Carillion collapse, could it have been stopped?

03 May 2018

A couple of months after its collapse, Connor Tracey, Business Consultant at Aspire Business Partnership, comments on Carillion, one of the largest construction companies in the UK who entered liquidation in January 2018.

Although the mistakes lie with senior figures from several parties, 20,000 workers employed by Carillion could have suffered. However, fortunately, the UK Insolvency Service announced over 10,000 jobs have been saved whilst 2,162 have been given redundancy notices through the liquidation process. 

For umbrella companies, agencies and of course construction companies, there is much that can be learned from the mistakes of Carillion.

Poor Debt Management

Carillion’s ‘optimistic’ approach to business meant that they overborrowed from banks with the expectation that all contracts would go smoothly and payment would be received from customers on time. Carillion had not prepared a contingency plan for any incomplete projects, once again, highlighting poor management. It was clear that Carillion was running a highly geared operation, meaning they financed their operations through debt rather than shareholders funds. This method of operation is often more attractive for shareholders as they have to invest less into the business, however it comes at a cost as you have to pay back debt finance with interest.

In an effort to minimise cash flow problems, Carillion extended its payment terms to its subcontractors. This meant, in some cases, subcontractors were waiting 120 days for payment. Unfortunately, all this measure does is pass the cash flow problems down the supply chain, often bankrupting smaller companies. The small businesses that supplied Carillion have been hit with two major problems; 1) they will receive no future work form Carillion and 2) they will not be paid for work that they completed up to 7 months ago. To alleviate the problems caused by Carillion, Government has partnered with banks such as Lloyds Banking Group and the British Bank to provide £100million of lending to small businesses who are affected.

A recent report from FTI Consulting stated that during its hour of need Carillion were still underestimating the amount of funding needed to reverse the company’s fortunes. The board assessed that they needed £360million whereas FTI estimated Carillion needed £500million. Once again, it shows gross failings of corporate governance and accounting.

One of the biggest mistakes in business is assuming that everything will go to plan because, unfortunately, it almost never will. It is important to always have a contingency plan for when life doesn’t go your way. Carillion assumed everything would go according to plan, so they stretched their resources to the limit which ultimately backfired.

Late Payment Terms

In the construction industry, late payment terms have become commonplace. This often puts a strain on subcontractors’ finances, particularly if they are small businesses, as they cannot secure the same payment terms with their suppliers. The collapse of Carillion shows that these payment terms can leave a ‘black hole’ in the industry if a company commences liquidation proceedings. To try and stop large companies from aggressively negotiating long repayment periods, Government introduced the duty to publish a report on payment practices and performance. The Small Business, Enterprise and Employment Act 2015 section 3 highlights what to report and who needs to report it. See our previous news on this legislation here.

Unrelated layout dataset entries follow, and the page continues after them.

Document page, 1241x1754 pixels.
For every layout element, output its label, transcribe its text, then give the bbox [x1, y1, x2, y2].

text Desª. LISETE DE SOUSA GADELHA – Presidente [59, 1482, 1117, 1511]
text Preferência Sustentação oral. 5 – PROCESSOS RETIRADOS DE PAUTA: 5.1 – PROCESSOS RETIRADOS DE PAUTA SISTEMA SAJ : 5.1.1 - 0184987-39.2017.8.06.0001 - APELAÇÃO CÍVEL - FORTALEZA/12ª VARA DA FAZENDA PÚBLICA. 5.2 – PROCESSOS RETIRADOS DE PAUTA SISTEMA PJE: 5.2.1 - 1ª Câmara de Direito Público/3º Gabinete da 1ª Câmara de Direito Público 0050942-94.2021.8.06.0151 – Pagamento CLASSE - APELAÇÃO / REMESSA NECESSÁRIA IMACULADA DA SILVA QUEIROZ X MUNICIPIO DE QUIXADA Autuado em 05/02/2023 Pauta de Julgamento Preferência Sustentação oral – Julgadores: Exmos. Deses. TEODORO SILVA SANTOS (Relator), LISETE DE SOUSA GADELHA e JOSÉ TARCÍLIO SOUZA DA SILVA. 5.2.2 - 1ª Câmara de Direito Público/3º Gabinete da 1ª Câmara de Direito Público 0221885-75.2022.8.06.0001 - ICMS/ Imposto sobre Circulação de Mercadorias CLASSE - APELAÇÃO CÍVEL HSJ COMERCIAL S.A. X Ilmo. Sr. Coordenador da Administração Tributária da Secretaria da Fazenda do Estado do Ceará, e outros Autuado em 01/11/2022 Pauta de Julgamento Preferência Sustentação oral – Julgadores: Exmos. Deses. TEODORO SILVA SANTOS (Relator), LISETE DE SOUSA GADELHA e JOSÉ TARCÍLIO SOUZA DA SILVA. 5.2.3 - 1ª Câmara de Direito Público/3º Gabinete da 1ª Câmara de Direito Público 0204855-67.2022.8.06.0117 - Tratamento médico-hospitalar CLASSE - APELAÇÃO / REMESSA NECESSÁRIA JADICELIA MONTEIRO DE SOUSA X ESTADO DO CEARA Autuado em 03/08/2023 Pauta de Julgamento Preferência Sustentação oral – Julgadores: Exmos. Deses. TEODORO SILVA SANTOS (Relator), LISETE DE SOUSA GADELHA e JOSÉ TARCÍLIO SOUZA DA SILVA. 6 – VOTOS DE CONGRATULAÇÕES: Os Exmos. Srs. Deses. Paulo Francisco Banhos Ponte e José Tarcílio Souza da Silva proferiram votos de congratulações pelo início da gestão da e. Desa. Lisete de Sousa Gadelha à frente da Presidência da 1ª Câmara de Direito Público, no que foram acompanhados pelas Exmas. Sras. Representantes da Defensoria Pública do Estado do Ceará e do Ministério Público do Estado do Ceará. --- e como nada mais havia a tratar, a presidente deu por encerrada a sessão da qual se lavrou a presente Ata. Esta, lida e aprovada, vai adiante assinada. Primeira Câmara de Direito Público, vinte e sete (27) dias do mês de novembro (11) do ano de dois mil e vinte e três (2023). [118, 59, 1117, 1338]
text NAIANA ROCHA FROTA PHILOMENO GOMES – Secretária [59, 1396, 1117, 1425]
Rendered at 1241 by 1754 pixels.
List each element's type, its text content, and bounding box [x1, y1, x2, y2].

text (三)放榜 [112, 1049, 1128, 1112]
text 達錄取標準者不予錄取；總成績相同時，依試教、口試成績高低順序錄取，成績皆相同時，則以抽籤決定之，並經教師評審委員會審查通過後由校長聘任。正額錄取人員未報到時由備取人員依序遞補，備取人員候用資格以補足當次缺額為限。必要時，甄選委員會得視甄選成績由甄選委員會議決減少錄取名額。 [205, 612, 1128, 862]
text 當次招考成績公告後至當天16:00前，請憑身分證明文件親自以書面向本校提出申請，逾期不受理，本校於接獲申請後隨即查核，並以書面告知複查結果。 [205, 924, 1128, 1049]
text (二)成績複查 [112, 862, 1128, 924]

If your customer wants to extend their payment terms, it could be a sign that they have poor debt management and are trying to pass on their poor debt problems to you. Do some digging before agreeing!

Aspire Comment: Lessons to be learned

1. If your customer is trying to negotiate extended payment terms, it can be an indicator that they have poor debt management. If your client is asking for extended payment periods or is paying later, Aspire would suggest: 

i. Call your client and ask if there is any reason for the late payment, will it continue being a problem?

ii. Consider any outstanding amounts from your client as bad debts. Would your business still be able to operate if these were never paid? If not, an alternative approach needs to be considered.

iii. Sell the invoice to a debt factoring company. The factoring company will usually charge 0.5% to 5% of the invoice value. The factoring company will pay 70% to 90% of the invoice value in cash and the remainder is kept as a reserve to protect the company against bad debts. If the client pays the invoice you will receive the remainder. If not, the factoring company will keep the reserve amount.

2. Always have a contingency plan. It only took a few delayed projects to bring down one of the largest construction companies in the UK. Would your business be able to survive if your largest customer delayed payment or switched supplier? If the answer is no, you may need to revise your business strategy. 

3. Have realistic expectations. All of Carillion’s problems started because they overestimated profits on contracts and had to write down £845 million. It is likely that bonuses were related to company performance therefore inaccurate figures were provided to shareholders to ensure their satisfaction.

i. Ensure that targets are realistic so managers do not feel under pressure to manipulate figures and stretch the truth.